Repeat the text of every entry below word for word, leaving out the pictures.

Items from a dataset:
+-------+

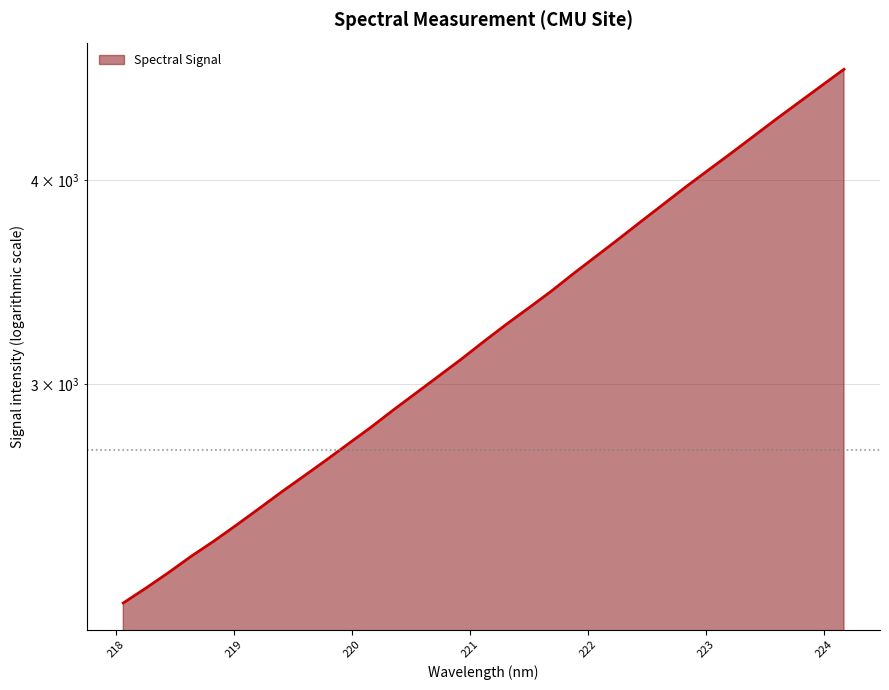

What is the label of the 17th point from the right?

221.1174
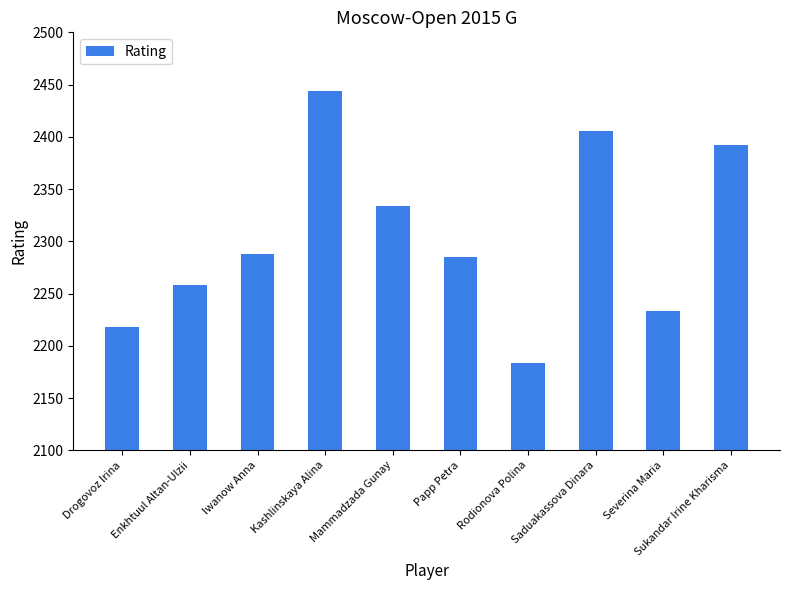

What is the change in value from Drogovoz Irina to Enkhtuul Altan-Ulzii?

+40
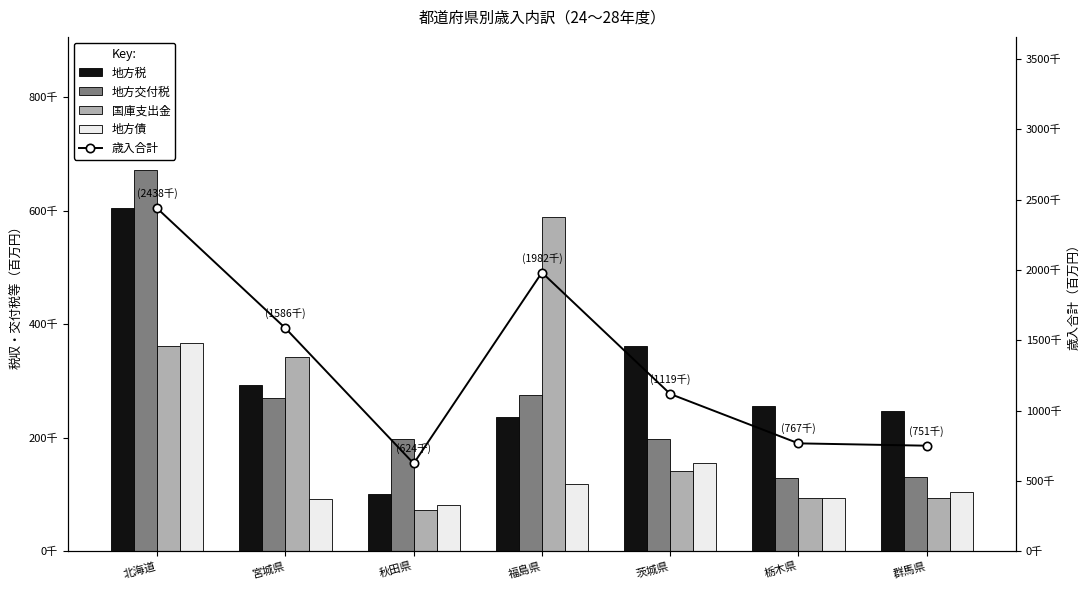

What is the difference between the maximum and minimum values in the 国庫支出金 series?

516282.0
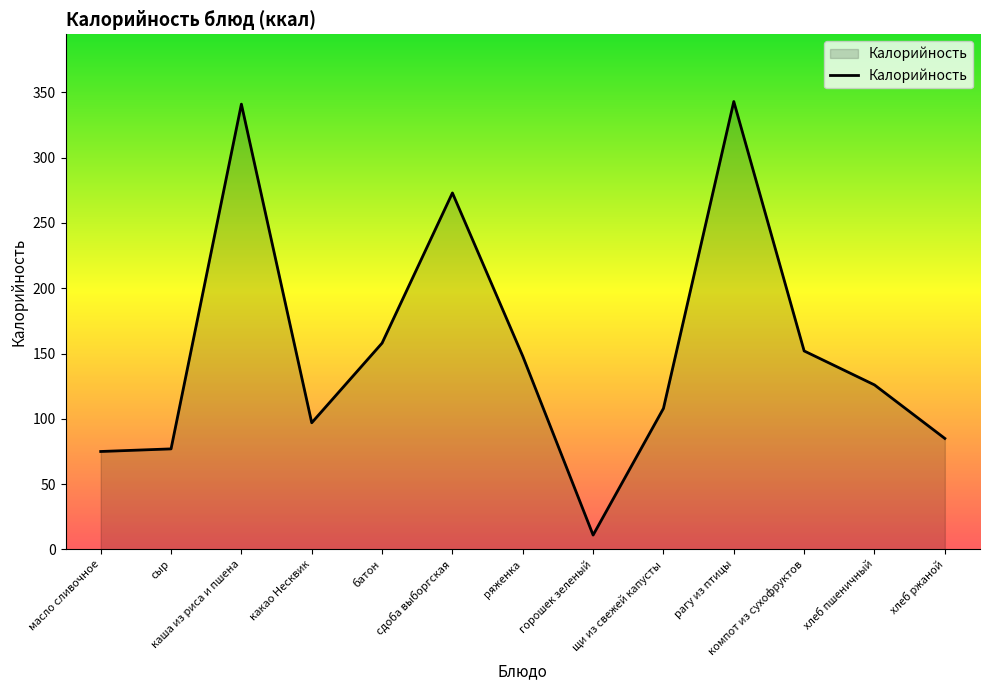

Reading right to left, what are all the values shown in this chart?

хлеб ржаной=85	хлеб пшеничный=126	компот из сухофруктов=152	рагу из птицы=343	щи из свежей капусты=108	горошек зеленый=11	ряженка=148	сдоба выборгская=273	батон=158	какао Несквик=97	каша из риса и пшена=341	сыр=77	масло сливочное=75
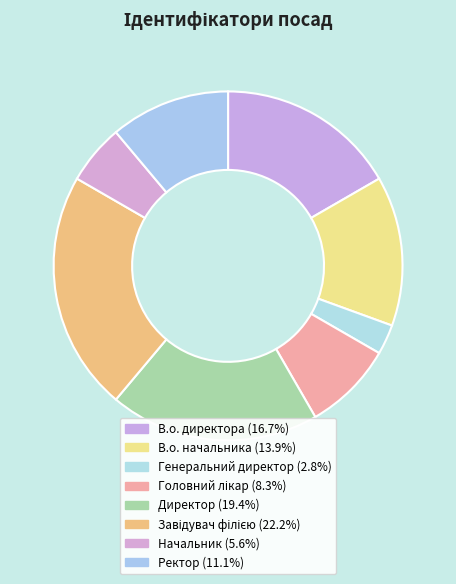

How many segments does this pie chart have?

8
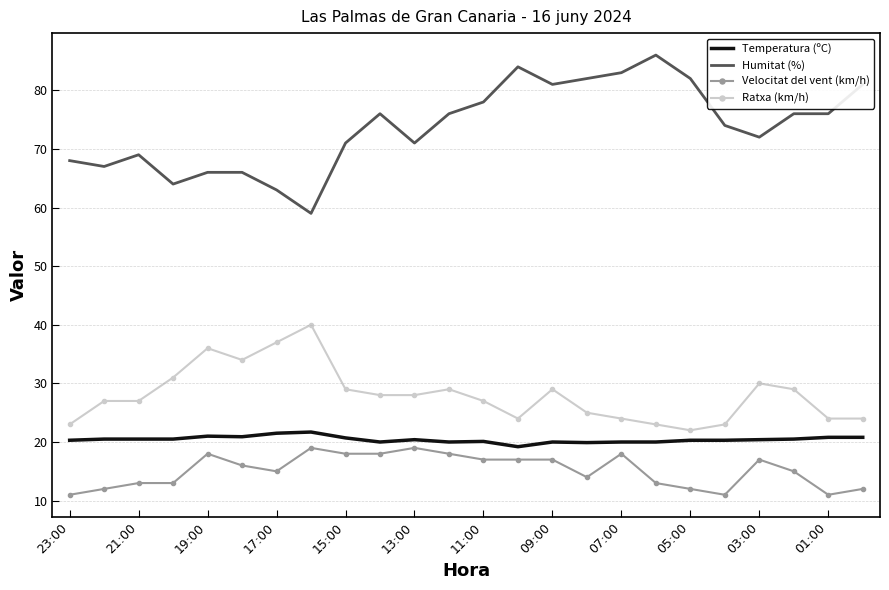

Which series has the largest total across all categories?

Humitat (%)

+-------+

#### ANSWER BOX:
What is the label of the 17th point from the right?

221.1174

What is the change in value from Drogovoz Irina to Enkhtuul Altan-Ulzii?

+40

What is the difference between the maximum and minimum values in the 国庫支出金 series?

516282.0

Reading right to left, what are all the values shown in this chart?

хлеб ржаной=85	хлеб пшеничный=126	компот из сухофруктов=152	рагу из птицы=343	щи из свежей капусты=108	горошек зеленый=11	ряженка=148	сдоба выборгская=273	батон=158	какао Несквик=97	каша из риса и пшена=341	сыр=77	масло сливочное=75

How many segments does this pie chart have?

8

Which series has the largest total across all categories?

Humitat (%)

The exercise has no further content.